(Document images with source code)
Start of Block

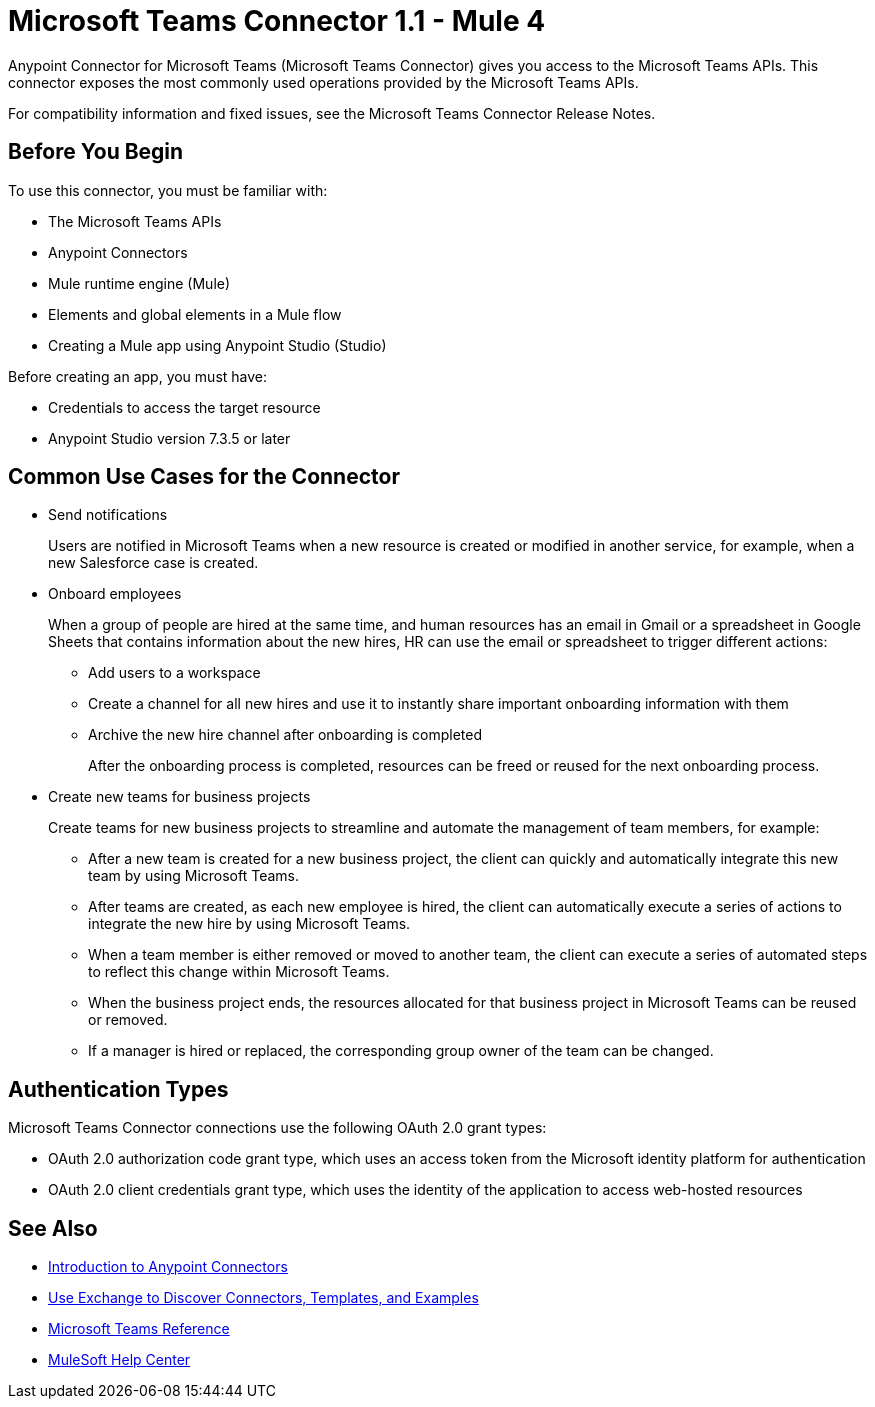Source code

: = Microsoft Teams Connector 1.1 - Mule 4



Anypoint Connector for Microsoft Teams (Microsoft Teams Connector) gives you access to the Microsoft Teams APIs. This connector exposes the most commonly used operations provided by the Microsoft Teams APIs.

For compatibility information and fixed issues, see the Microsoft Teams Connector Release Notes.

== Before You Begin

To use this connector, you must be familiar with:

* The Microsoft Teams APIs
* Anypoint Connectors
* Mule runtime engine (Mule)
* Elements and global elements in a Mule flow
* Creating a Mule app using Anypoint Studio (Studio)

Before creating an app, you must have:

* Credentials to access the target resource
* Anypoint Studio version 7.3.5 or later

== Common Use Cases for the Connector

* Send notifications
+
Users are notified in Microsoft Teams when a new resource is created or modified in another service, for example, when a new Salesforce case is created.
* Onboard employees
+
When a group of people are hired at the same time, and human resources has an email in Gmail or a spreadsheet in Google Sheets that contains information about the new hires, HR can use the email or spreadsheet to trigger different actions:
+
** Add users to a workspace
** Create a channel for all new hires and use it to instantly share important onboarding information with them
** Archive the new hire channel after onboarding is completed
+
After the onboarding process is completed, resources can be freed or reused for the next onboarding process.
* Create new teams for business projects
+
Create teams for new business projects to streamline and automate the management of team members, for example:
+
** After a new team is created for a new business project, the client can quickly and automatically integrate this new team by using Microsoft Teams.
** After teams are created, as each new employee is hired, the client can automatically execute a series of actions to integrate the new hire by using Microsoft Teams.
** When a team member is either removed or moved to another team, the client can execute a series of automated steps to reflect this change within Microsoft Teams.
** When the business project ends, the resources allocated for that business project in Microsoft Teams can be reused or removed.
** If a manager is hired or replaced, the corresponding group owner of the team can be changed.


== Authentication Types

Microsoft Teams Connector connections use the following OAuth 2.0 grant types:

* OAuth 2.0 authorization code grant type, which uses an access token from the Microsoft identity platform for authentication
* OAuth 2.0 client credentials grant type, which uses the identity of the application to access web-hosted resources


== See Also

* xref:connectors::introduction/introduction-to-anypoint-connectors.adoc[Introduction to Anypoint Connectors]
* xref:connectors::introduction/intro-use-exchange.adoc[Use Exchange to Discover Connectors, Templates, and Examples]
* xref:microsoft-teams-connector-reference.adoc[Microsoft Teams Reference]
* https://help.mulesoft.com[MuleSoft Help Center]
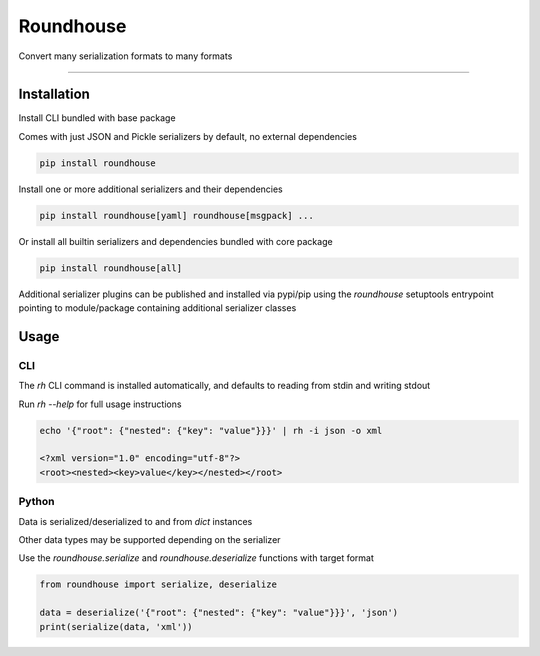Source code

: ==========
Roundhouse
==========


.. image:: https://img.shields.io/pypi/v/roundhouse.svg
    :target: https://pypi.python.org/pypi/roundhouse

.. image:: https://img.shields.io/travis/nick-allen/python-roundhouse.svg
    :target: https://travis-ci.org/nick-allen/python-roundhouse

.. image:: https://readthedocs.org/projects/roundhouse/badge/?version=latest
    :target: https://roundhouse.readthedocs.io/en/latest/?badge=latest
    :alt: Documentation Status

Convert many serialization formats to many formats

----------


Installation
------------

Install CLI bundled with base package

Comes with just JSON and Pickle serializers by default, no external dependencies

.. code-block:: bash

    pip install roundhouse

Install one or more additional serializers and their dependencies

.. code-block:: bash

    pip install roundhouse[yaml] roundhouse[msgpack] ...

Or install all builtin serializers and dependencies bundled with core package

.. code-block:: bash

    pip install roundhouse[all]

Additional serializer plugins can be published and installed via pypi/pip using the `roundhouse` setuptools entrypoint
pointing to module/package containing additional serializer classes


Usage
-----

CLI
^^^

The `rh` CLI command is installed automatically, and defaults to reading from stdin and writing stdout

Run `rh --help` for full usage instructions

.. code-block:: bash

    echo '{"root": {"nested": {"key": "value"}}}' | rh -i json -o xml

    <?xml version="1.0" encoding="utf-8"?>
    <root><nested><key>value</key></nested></root>

Python
^^^^^^

Data is serialized/deserialized to and from `dict` instances

Other data types may be supported depending on the serializer

Use the `roundhouse.serialize` and `roundhouse.deserialize` functions with target format

.. code-block:: python

    from roundhouse import serialize, deserialize

    data = deserialize('{"root": {"nested": {"key": "value"}}}', 'json')
    print(serialize(data, 'xml'))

End of Block

In the records above, find each line that mentions the string "shields", then copy it.

.. image:: https://img.shields.io/pypi/v/roundhouse.svg
.. image:: https://img.shields.io/travis/nick-allen/python-roundhouse.svg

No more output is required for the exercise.